Your task:
With the images excluded, set down every line of the listing below exactly.

Task material:
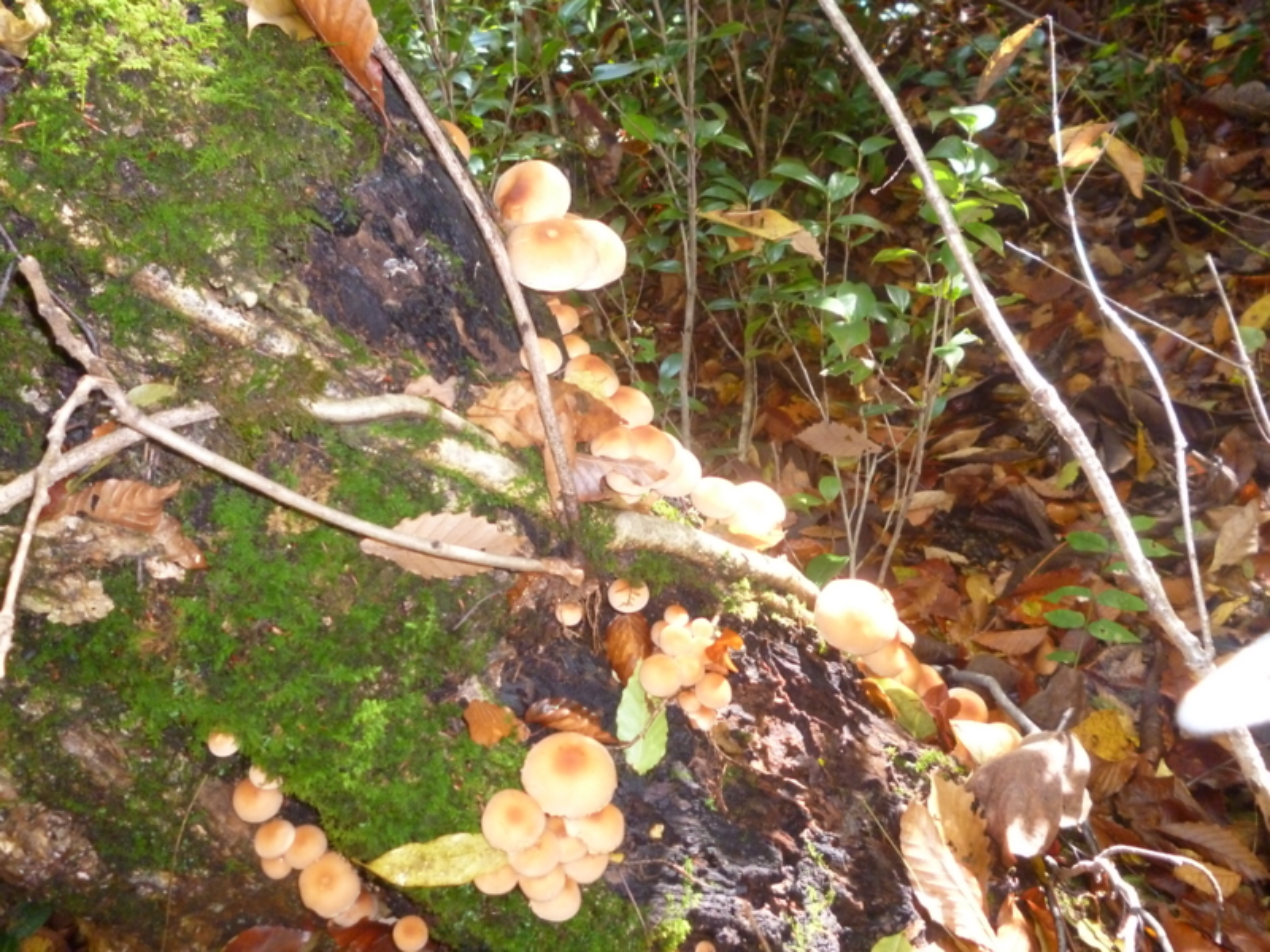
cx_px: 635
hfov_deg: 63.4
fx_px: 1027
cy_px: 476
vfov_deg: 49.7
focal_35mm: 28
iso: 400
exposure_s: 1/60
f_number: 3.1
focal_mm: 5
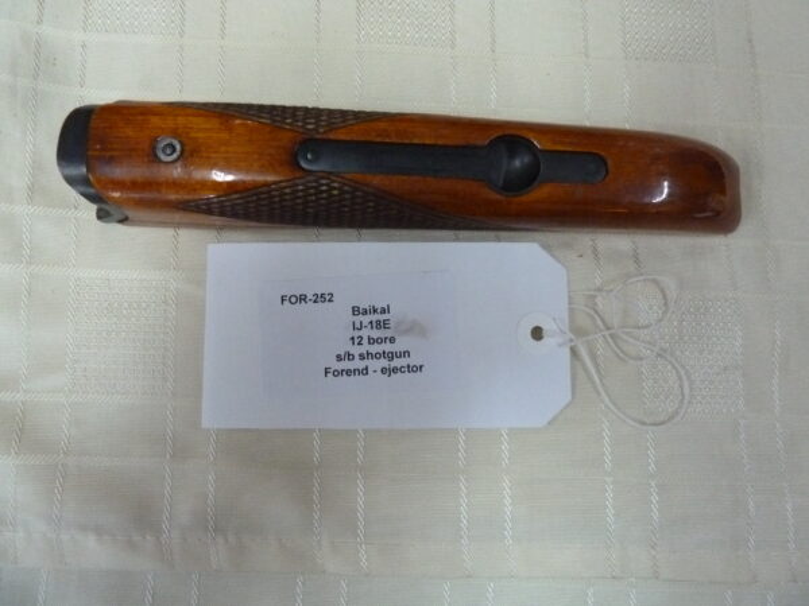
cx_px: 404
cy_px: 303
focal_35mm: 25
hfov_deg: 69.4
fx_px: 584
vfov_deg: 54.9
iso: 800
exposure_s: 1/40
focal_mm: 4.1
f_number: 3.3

Task output:
cx_px: 635
hfov_deg: 63.4
fx_px: 1027
cy_px: 476
vfov_deg: 49.7
focal_35mm: 28
iso: 400
exposure_s: 1/60
f_number: 3.1
focal_mm: 5
cx_px: 404
cy_px: 303
focal_35mm: 25
hfov_deg: 69.4
fx_px: 584
vfov_deg: 54.9
iso: 800
exposure_s: 1/40
focal_mm: 4.1
f_number: 3.3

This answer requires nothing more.